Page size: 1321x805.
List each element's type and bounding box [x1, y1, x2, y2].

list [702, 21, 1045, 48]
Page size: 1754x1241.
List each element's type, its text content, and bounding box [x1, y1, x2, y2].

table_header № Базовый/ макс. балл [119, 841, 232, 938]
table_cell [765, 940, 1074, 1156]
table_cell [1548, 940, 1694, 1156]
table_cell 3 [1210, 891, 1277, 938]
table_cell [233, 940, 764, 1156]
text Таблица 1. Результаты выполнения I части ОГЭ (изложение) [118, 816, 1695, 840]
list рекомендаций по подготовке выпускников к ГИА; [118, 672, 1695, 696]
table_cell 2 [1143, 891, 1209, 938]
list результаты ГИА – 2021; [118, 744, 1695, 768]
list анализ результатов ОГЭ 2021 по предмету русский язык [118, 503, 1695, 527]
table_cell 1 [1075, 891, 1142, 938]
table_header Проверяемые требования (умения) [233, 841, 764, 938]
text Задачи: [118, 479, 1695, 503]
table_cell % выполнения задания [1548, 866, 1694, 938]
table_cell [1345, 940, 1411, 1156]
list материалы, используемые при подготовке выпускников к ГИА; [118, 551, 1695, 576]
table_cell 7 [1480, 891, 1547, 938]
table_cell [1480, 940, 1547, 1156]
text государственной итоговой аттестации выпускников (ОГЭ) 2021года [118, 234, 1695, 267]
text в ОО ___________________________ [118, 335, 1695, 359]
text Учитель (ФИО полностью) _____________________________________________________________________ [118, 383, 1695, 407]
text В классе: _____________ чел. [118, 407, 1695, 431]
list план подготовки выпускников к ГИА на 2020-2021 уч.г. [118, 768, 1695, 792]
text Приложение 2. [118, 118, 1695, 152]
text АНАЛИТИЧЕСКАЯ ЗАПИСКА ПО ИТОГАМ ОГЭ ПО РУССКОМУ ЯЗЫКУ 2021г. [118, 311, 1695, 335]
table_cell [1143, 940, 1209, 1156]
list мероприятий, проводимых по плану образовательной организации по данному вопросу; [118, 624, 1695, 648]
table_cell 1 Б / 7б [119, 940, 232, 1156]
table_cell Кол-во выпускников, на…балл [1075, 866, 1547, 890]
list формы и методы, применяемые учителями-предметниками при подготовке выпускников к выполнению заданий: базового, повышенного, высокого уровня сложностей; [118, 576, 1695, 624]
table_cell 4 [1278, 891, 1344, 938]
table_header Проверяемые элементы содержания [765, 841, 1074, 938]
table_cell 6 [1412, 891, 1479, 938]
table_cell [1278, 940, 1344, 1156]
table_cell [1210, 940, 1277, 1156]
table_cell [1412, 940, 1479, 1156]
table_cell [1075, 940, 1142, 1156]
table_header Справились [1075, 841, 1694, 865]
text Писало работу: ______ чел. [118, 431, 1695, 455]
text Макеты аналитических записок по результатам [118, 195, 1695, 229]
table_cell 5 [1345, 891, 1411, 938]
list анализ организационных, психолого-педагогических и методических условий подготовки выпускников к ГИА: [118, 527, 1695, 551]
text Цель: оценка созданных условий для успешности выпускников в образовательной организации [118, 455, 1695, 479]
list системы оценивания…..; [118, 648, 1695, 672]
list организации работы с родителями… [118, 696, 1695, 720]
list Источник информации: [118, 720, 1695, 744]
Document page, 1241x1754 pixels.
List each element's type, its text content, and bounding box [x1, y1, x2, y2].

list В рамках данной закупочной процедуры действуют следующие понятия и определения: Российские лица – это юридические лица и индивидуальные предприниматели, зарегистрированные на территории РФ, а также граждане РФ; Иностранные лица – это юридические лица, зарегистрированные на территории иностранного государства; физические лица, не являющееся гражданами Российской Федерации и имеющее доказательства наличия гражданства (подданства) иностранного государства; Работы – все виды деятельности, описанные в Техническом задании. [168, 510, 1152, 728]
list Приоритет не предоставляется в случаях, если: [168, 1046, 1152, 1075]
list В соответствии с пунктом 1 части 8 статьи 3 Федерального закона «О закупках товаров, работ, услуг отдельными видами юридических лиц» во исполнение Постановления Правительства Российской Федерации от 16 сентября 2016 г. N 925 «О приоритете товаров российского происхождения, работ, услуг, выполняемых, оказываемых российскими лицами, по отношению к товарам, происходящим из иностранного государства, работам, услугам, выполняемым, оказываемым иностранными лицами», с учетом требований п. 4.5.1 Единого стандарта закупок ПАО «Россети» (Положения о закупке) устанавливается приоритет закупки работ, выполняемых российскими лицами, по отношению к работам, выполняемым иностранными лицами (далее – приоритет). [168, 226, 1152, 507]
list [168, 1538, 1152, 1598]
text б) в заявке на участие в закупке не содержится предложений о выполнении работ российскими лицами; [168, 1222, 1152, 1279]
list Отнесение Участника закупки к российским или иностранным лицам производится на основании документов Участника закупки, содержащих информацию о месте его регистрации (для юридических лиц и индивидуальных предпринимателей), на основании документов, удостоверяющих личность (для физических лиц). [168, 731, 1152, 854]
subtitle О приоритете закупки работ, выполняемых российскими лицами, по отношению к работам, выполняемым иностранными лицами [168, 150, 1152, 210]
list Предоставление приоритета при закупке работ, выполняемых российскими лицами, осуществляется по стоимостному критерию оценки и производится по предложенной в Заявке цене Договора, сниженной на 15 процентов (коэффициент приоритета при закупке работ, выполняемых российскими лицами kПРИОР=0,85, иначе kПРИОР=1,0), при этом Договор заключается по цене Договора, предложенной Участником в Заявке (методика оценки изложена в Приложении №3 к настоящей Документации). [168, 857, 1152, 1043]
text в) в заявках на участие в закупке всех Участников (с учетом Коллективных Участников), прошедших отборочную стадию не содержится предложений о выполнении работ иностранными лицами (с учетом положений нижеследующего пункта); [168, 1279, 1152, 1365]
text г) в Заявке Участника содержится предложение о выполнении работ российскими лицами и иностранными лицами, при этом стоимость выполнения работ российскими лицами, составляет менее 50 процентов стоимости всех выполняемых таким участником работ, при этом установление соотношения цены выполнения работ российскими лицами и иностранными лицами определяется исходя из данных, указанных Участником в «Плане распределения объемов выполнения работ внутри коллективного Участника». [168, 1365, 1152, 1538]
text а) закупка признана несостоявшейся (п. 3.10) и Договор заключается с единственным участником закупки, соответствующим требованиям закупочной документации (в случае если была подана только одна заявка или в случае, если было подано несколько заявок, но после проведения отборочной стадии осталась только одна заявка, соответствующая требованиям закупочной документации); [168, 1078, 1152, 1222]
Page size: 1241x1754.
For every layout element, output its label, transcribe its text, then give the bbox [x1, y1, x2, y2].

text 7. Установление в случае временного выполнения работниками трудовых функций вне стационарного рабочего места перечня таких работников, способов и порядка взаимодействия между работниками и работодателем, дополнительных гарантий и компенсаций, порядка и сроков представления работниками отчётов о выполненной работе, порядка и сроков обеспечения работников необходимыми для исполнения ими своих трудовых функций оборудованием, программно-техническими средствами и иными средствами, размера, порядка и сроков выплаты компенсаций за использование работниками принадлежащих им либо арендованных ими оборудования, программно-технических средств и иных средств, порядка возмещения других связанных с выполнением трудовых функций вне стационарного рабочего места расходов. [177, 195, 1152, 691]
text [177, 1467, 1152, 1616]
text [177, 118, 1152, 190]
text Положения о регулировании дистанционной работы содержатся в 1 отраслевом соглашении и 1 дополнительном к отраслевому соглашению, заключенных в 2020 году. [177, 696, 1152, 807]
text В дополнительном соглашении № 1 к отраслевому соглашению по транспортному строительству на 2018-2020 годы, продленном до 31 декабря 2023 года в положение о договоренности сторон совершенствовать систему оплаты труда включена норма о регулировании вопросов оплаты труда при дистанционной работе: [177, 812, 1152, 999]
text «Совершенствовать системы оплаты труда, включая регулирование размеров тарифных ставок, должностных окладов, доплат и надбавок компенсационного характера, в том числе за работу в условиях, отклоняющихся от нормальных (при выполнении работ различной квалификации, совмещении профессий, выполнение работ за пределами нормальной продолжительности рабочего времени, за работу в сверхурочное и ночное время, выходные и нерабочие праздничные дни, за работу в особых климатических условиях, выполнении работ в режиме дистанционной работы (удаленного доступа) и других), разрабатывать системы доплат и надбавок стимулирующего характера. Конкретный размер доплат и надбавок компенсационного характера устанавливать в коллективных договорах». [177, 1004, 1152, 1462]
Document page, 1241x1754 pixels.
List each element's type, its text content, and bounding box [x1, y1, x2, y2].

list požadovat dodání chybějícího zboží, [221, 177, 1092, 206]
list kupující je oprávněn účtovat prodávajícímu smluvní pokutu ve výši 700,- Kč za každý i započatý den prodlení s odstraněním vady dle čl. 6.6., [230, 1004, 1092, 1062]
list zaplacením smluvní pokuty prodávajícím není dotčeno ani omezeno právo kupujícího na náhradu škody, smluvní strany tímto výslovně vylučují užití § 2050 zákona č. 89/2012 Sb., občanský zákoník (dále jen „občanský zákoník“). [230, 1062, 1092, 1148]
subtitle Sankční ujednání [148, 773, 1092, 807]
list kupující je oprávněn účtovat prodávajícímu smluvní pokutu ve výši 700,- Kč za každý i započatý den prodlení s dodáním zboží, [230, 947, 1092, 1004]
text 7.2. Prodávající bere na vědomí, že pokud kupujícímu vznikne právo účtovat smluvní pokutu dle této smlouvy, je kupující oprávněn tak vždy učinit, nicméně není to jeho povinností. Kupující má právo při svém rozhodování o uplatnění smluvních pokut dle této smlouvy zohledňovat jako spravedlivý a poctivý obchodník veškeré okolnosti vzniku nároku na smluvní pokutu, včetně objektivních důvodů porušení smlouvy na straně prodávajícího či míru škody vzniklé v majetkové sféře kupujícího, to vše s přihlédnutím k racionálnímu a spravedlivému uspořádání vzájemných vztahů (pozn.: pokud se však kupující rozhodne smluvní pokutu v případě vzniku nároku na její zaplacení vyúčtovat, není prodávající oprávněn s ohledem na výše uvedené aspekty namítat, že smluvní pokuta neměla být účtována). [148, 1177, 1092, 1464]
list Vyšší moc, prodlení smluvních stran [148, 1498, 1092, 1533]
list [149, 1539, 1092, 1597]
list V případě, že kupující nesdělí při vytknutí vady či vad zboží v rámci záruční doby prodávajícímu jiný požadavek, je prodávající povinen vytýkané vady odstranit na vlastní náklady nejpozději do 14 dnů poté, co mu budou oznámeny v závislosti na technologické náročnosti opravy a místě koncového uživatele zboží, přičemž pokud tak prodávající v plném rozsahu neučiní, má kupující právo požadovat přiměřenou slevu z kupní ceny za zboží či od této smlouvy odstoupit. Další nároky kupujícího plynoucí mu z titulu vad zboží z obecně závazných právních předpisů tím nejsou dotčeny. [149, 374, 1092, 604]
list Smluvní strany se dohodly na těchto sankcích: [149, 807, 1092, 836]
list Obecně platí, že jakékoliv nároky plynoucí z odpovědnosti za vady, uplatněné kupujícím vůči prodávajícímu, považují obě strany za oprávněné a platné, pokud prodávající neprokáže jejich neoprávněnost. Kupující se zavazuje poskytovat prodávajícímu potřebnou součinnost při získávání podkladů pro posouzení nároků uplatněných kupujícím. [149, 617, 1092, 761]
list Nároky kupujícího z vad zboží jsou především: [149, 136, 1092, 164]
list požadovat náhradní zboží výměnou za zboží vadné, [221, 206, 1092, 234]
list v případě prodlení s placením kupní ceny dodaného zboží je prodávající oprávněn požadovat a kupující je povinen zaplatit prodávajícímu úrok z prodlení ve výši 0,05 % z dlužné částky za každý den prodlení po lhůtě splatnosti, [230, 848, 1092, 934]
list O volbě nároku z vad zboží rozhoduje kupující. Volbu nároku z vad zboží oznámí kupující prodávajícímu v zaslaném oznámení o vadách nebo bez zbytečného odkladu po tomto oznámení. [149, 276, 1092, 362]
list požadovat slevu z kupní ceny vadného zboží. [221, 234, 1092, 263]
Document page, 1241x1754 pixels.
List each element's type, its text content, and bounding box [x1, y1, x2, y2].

---*---

What you should do. Show the lines in the entries above that include the string "предложений".

Answer to the exercise.
text б) в заявке на участие в закупке не содержится предложений о выполнении работ российскими лицами; [168, 1222, 1152, 1279]
text в) в заявках на участие в закупке всех Участников (с учетом Коллективных Участников), прошедших отборочную стадию не содержится предложений о выполнении работ иностранными лицами (с учетом положений нижеследующего пункта); [168, 1279, 1152, 1365]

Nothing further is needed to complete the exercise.